Official Beijing Olympics App Is A Security Nightmare
Every Olympian participating in next month’s Beijing Winter Olympics is required to download the My 2022 app, which is used to monitor the athletes’ health, and for them to communicate with each other.
The app requires users to enter their body temperature, medications, passport details, travel plans, and even respiratory symptoms each day during the two-week run up to the Games.
Once in Beijing, Olympians will use the app as a chat messenger service, language translator, timetable, transport info hub, and to update on their health status.
None of this information, however, will be secure.
Citizen Lab, a human-rights based cybersecurity research group, has highlighted a number of security flaws that could see these Olympians easy prey for hackers intent on stealing their sensitive data.
The researchers, who are based at the University of Toronto, say the app fails to authenticate certain websites, doesn’t encrypt sensitive metadata sent via the app’s messenger, and can be easily accessed via Wi-Fi hot spots.
Citizen Lab doesn’t believe this is an intentional governmental move to steal data, but rather the results of the country’s lax attitude to cybersecurity.

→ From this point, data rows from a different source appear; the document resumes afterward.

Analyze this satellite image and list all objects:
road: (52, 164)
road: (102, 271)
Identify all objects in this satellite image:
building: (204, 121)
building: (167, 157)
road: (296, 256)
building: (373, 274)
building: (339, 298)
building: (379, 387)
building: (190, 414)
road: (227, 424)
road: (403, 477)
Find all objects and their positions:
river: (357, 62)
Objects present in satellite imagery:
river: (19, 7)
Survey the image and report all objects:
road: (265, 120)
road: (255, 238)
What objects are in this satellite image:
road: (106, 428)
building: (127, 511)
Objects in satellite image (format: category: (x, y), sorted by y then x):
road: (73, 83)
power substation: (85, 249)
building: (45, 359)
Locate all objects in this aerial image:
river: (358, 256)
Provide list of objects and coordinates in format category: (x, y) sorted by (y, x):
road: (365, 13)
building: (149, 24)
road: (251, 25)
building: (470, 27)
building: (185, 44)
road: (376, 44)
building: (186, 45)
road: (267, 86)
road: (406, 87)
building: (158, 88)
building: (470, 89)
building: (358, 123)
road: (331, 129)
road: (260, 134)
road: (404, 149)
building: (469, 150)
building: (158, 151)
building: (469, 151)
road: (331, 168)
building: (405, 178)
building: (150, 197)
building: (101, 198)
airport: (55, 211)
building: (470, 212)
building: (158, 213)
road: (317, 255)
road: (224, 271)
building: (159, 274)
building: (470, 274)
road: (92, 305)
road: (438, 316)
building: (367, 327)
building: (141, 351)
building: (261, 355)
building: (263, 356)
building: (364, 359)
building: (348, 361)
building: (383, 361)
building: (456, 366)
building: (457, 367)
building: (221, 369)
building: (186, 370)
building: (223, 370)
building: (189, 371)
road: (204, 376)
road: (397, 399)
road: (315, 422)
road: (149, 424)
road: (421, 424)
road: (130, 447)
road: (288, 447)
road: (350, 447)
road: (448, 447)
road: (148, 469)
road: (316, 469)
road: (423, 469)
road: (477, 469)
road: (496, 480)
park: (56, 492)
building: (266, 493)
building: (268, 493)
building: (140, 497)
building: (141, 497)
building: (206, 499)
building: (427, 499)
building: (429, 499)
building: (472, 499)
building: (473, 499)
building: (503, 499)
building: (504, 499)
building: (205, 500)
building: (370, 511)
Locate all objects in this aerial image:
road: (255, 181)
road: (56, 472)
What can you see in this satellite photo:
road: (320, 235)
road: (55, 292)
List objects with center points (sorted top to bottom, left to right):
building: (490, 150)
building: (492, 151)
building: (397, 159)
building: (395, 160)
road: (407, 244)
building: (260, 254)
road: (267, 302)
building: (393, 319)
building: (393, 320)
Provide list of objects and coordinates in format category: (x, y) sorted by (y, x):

“While we found glaring and easily discoverable security issues with the way that My 2022 performs encryption, we have also observed similar issues in Chinese-developed Zoom, as well as the most popular Chinese web browsers.”
More worryingly, Citizen Lab also found a list of 2,400 keywords deep inside the Android version of the app which are considered “politically sensitive”. This could be a censorship ploy.
Among the terms are ‘Tiananmen Square’, ‘Falun Gong’, and ‘President Xi Jinping’.